How to complete this task: Nothing in the data should be left out, so repeat it all exactly.

^^^^^^^^^^^^^^^^

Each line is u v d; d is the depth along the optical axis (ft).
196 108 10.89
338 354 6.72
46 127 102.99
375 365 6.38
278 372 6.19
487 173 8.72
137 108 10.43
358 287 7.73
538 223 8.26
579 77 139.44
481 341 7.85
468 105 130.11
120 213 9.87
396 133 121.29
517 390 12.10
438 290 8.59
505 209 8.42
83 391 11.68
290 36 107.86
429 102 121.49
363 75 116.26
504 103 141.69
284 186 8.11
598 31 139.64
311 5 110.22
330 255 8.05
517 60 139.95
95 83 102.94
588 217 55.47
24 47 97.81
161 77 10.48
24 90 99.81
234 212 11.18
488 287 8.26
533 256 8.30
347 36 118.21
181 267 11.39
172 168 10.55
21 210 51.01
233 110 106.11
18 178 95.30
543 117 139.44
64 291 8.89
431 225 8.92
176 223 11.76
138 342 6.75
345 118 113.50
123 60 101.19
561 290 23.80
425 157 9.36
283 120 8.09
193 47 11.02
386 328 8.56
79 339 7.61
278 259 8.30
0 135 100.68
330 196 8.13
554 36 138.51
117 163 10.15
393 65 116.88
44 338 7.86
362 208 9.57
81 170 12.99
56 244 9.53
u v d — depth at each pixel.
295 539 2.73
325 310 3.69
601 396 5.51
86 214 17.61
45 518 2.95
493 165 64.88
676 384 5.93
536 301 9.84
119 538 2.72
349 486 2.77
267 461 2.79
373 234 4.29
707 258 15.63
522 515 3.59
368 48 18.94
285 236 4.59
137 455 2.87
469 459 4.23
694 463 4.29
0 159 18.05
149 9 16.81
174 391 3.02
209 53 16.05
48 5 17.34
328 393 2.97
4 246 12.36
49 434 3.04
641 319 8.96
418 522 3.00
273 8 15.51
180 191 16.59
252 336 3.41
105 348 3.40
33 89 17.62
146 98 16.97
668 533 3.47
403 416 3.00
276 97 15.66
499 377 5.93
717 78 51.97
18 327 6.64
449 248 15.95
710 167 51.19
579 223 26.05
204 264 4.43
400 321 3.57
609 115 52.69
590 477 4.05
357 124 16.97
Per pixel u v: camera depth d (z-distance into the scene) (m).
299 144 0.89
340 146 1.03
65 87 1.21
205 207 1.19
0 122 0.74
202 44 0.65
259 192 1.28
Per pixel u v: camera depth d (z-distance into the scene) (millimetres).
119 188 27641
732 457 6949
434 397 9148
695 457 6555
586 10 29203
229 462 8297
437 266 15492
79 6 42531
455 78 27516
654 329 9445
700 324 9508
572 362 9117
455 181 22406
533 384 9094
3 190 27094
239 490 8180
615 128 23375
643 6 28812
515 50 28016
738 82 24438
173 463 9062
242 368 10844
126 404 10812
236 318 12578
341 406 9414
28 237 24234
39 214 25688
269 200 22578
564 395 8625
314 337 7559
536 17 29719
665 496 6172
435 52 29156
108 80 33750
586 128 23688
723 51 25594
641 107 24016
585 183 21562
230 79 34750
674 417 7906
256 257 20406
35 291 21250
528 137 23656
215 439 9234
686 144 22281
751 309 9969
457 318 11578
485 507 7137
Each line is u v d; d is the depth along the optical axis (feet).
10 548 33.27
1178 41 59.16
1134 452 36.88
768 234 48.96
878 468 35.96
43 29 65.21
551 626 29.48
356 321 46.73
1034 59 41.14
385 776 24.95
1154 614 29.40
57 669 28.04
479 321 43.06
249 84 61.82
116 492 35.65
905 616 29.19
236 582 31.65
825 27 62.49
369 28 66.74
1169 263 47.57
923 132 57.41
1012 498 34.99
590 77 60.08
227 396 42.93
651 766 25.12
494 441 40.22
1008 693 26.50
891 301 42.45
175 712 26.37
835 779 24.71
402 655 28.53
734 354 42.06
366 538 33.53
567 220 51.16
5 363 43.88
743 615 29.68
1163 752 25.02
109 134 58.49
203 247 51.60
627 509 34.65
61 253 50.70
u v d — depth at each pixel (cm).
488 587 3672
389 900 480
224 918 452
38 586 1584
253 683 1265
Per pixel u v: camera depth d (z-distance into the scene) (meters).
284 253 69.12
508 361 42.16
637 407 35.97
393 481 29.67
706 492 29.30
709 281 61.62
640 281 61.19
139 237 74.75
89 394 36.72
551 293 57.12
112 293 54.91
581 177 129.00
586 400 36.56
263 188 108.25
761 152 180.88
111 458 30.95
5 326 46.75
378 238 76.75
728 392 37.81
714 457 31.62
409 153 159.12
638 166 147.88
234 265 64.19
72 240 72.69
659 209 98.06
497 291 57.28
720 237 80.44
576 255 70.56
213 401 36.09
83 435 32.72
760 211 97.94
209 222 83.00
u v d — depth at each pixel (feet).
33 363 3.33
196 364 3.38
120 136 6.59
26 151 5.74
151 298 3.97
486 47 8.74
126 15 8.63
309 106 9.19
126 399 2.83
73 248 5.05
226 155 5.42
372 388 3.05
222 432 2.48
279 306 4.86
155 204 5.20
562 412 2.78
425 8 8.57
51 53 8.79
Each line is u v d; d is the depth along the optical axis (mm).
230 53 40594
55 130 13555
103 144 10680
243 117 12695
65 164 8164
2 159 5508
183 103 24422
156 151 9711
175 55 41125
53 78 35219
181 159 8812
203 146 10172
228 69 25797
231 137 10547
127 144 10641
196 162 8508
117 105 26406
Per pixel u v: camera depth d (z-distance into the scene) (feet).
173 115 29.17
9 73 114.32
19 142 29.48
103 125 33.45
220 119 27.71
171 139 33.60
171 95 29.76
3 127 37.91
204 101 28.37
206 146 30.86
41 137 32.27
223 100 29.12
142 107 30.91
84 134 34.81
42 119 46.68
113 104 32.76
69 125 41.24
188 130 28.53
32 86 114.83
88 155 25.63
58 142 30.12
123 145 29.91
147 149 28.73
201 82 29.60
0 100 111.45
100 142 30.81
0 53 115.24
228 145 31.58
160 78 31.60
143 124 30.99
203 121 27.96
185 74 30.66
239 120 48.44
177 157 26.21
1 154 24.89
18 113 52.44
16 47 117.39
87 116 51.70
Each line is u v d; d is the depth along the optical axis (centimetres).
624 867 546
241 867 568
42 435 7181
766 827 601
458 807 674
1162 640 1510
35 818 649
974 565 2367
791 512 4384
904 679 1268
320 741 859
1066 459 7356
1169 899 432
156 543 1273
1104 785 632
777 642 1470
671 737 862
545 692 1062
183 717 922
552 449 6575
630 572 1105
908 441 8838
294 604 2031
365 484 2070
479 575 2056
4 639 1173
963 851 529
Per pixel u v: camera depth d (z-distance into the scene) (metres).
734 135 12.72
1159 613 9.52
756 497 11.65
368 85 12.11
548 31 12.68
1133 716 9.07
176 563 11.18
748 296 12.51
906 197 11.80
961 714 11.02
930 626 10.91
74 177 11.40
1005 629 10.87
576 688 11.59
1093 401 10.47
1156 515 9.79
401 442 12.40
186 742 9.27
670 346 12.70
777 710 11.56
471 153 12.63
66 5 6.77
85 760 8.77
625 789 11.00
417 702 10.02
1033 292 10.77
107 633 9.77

^^^^^^^^^^^^^^^^

Result:
Each line is u v d; d is the depth along the optical axis (ft).
196 108 10.89
338 354 6.72
46 127 102.99
375 365 6.38
278 372 6.19
487 173 8.72
137 108 10.43
358 287 7.73
538 223 8.26
579 77 139.44
481 341 7.85
468 105 130.11
120 213 9.87
396 133 121.29
517 390 12.10
438 290 8.59
505 209 8.42
83 391 11.68
290 36 107.86
429 102 121.49
363 75 116.26
504 103 141.69
284 186 8.11
598 31 139.64
311 5 110.22
330 255 8.05
517 60 139.95
95 83 102.94
588 217 55.47
24 47 97.81
161 77 10.48
24 90 99.81
234 212 11.18
488 287 8.26
533 256 8.30
347 36 118.21
181 267 11.39
172 168 10.55
21 210 51.01
233 110 106.11
18 178 95.30
543 117 139.44
64 291 8.89
431 225 8.92
176 223 11.76
138 342 6.75
345 118 113.50
123 60 101.19
561 290 23.80
425 157 9.36
283 120 8.09
193 47 11.02
386 328 8.56
79 339 7.61
278 259 8.30
0 135 100.68
330 196 8.13
554 36 138.51
117 163 10.15
393 65 116.88
44 338 7.86
362 208 9.57
81 170 12.99
56 244 9.53
u v d — depth at each pixel.
295 539 2.73
325 310 3.69
601 396 5.51
86 214 17.61
45 518 2.95
493 165 64.88
676 384 5.93
536 301 9.84
119 538 2.72
349 486 2.77
267 461 2.79
373 234 4.29
707 258 15.63
522 515 3.59
368 48 18.94
285 236 4.59
137 455 2.87
469 459 4.23
694 463 4.29
0 159 18.05
149 9 16.81
174 391 3.02
209 53 16.05
48 5 17.34
328 393 2.97
4 246 12.36
49 434 3.04
641 319 8.96
418 522 3.00
273 8 15.51
180 191 16.59
252 336 3.41
105 348 3.40
33 89 17.62
146 98 16.97
668 533 3.47
403 416 3.00
276 97 15.66
499 377 5.93
717 78 51.97
18 327 6.64
449 248 15.95
710 167 51.19
579 223 26.05
204 264 4.43
400 321 3.57
609 115 52.69
590 477 4.05
357 124 16.97
Per pixel u v: camera depth d (z-distance into the scene) (m).
299 144 0.89
340 146 1.03
65 87 1.21
205 207 1.19
0 122 0.74
202 44 0.65
259 192 1.28
Per pixel u v: camera depth d (z-distance into the scene) (millimetres).
119 188 27641
732 457 6949
434 397 9148
695 457 6555
586 10 29203
229 462 8297
437 266 15492
79 6 42531
455 78 27516
654 329 9445
700 324 9508
572 362 9117
455 181 22406
533 384 9094
3 190 27094
239 490 8180
615 128 23375
643 6 28812
515 50 28016
738 82 24438
173 463 9062
242 368 10844
126 404 10812
236 318 12578
341 406 9414
28 237 24234
39 214 25688
269 200 22578
564 395 8625
314 337 7559
536 17 29719
665 496 6172
435 52 29156
108 80 33750
586 128 23688
723 51 25594
641 107 24016
585 183 21562
230 79 34750
674 417 7906
256 257 20406
35 291 21250
528 137 23656
215 439 9234
686 144 22281
751 309 9969
457 318 11578
485 507 7137
Each line is u v d; d is the depth along the optical axis (feet).
10 548 33.27
1178 41 59.16
1134 452 36.88
768 234 48.96
878 468 35.96
43 29 65.21
551 626 29.48
356 321 46.73
1034 59 41.14
385 776 24.95
1154 614 29.40
57 669 28.04
479 321 43.06
249 84 61.82
116 492 35.65
905 616 29.19
236 582 31.65
825 27 62.49
369 28 66.74
1169 263 47.57
923 132 57.41
1012 498 34.99
590 77 60.08
227 396 42.93
651 766 25.12
494 441 40.22
1008 693 26.50
891 301 42.45
175 712 26.37
835 779 24.71
402 655 28.53
734 354 42.06
366 538 33.53
567 220 51.16
5 363 43.88
743 615 29.68
1163 752 25.02
109 134 58.49
203 247 51.60
627 509 34.65
61 253 50.70
u v d — depth at each pixel (cm).
488 587 3672
389 900 480
224 918 452
38 586 1584
253 683 1265
Per pixel u v: camera depth d (z-distance into the scene) (meters).
284 253 69.12
508 361 42.16
637 407 35.97
393 481 29.67
706 492 29.30
709 281 61.62
640 281 61.19
139 237 74.75
89 394 36.72
551 293 57.12
112 293 54.91
581 177 129.00
586 400 36.56
263 188 108.25
761 152 180.88
111 458 30.95
5 326 46.75
378 238 76.75
728 392 37.81
714 457 31.62
409 153 159.12
638 166 147.88
234 265 64.19
72 240 72.69
659 209 98.06
497 291 57.28
720 237 80.44
576 255 70.56
213 401 36.09
83 435 32.72
760 211 97.94
209 222 83.00
u v d — depth at each pixel (feet).
33 363 3.33
196 364 3.38
120 136 6.59
26 151 5.74
151 298 3.97
486 47 8.74
126 15 8.63
309 106 9.19
126 399 2.83
73 248 5.05
226 155 5.42
372 388 3.05
222 432 2.48
279 306 4.86
155 204 5.20
562 412 2.78
425 8 8.57
51 53 8.79
Each line is u v d; d is the depth along the optical axis (mm).
230 53 40594
55 130 13555
103 144 10680
243 117 12695
65 164 8164
2 159 5508
183 103 24422
156 151 9711
175 55 41125
53 78 35219
181 159 8812
203 146 10172
228 69 25797
231 137 10547
127 144 10641
196 162 8508
117 105 26406
Per pixel u v: camera depth d (z-distance into the scene) (feet).
173 115 29.17
9 73 114.32
19 142 29.48
103 125 33.45
220 119 27.71
171 139 33.60
171 95 29.76
3 127 37.91
204 101 28.37
206 146 30.86
41 137 32.27
223 100 29.12
142 107 30.91
84 134 34.81
42 119 46.68
113 104 32.76
69 125 41.24
188 130 28.53
32 86 114.83
88 155 25.63
58 142 30.12
123 145 29.91
147 149 28.73
201 82 29.60
0 100 111.45
100 142 30.81
0 53 115.24
228 145 31.58
160 78 31.60
143 124 30.99
203 121 27.96
185 74 30.66
239 120 48.44
177 157 26.21
1 154 24.89
18 113 52.44
16 47 117.39
87 116 51.70
Each line is u v d; d is the depth along the optical axis (centimetres).
624 867 546
241 867 568
42 435 7181
766 827 601
458 807 674
1162 640 1510
35 818 649
974 565 2367
791 512 4384
904 679 1268
320 741 859
1066 459 7356
1169 899 432
156 543 1273
1104 785 632
777 642 1470
671 737 862
545 692 1062
183 717 922
552 449 6575
630 572 1105
908 441 8838
294 604 2031
365 484 2070
479 575 2056
4 639 1173
963 851 529
Per pixel u v: camera depth d (z-distance into the scene) (metres).
734 135 12.72
1159 613 9.52
756 497 11.65
368 85 12.11
548 31 12.68
1133 716 9.07
176 563 11.18
748 296 12.51
906 197 11.80
961 714 11.02
930 626 10.91
74 177 11.40
1005 629 10.87
576 688 11.59
1093 401 10.47
1156 515 9.79
401 442 12.40
186 742 9.27
670 346 12.70
777 710 11.56
471 153 12.63
66 5 6.77
85 760 8.77
625 789 11.00
417 702 10.02
1033 292 10.77
107 633 9.77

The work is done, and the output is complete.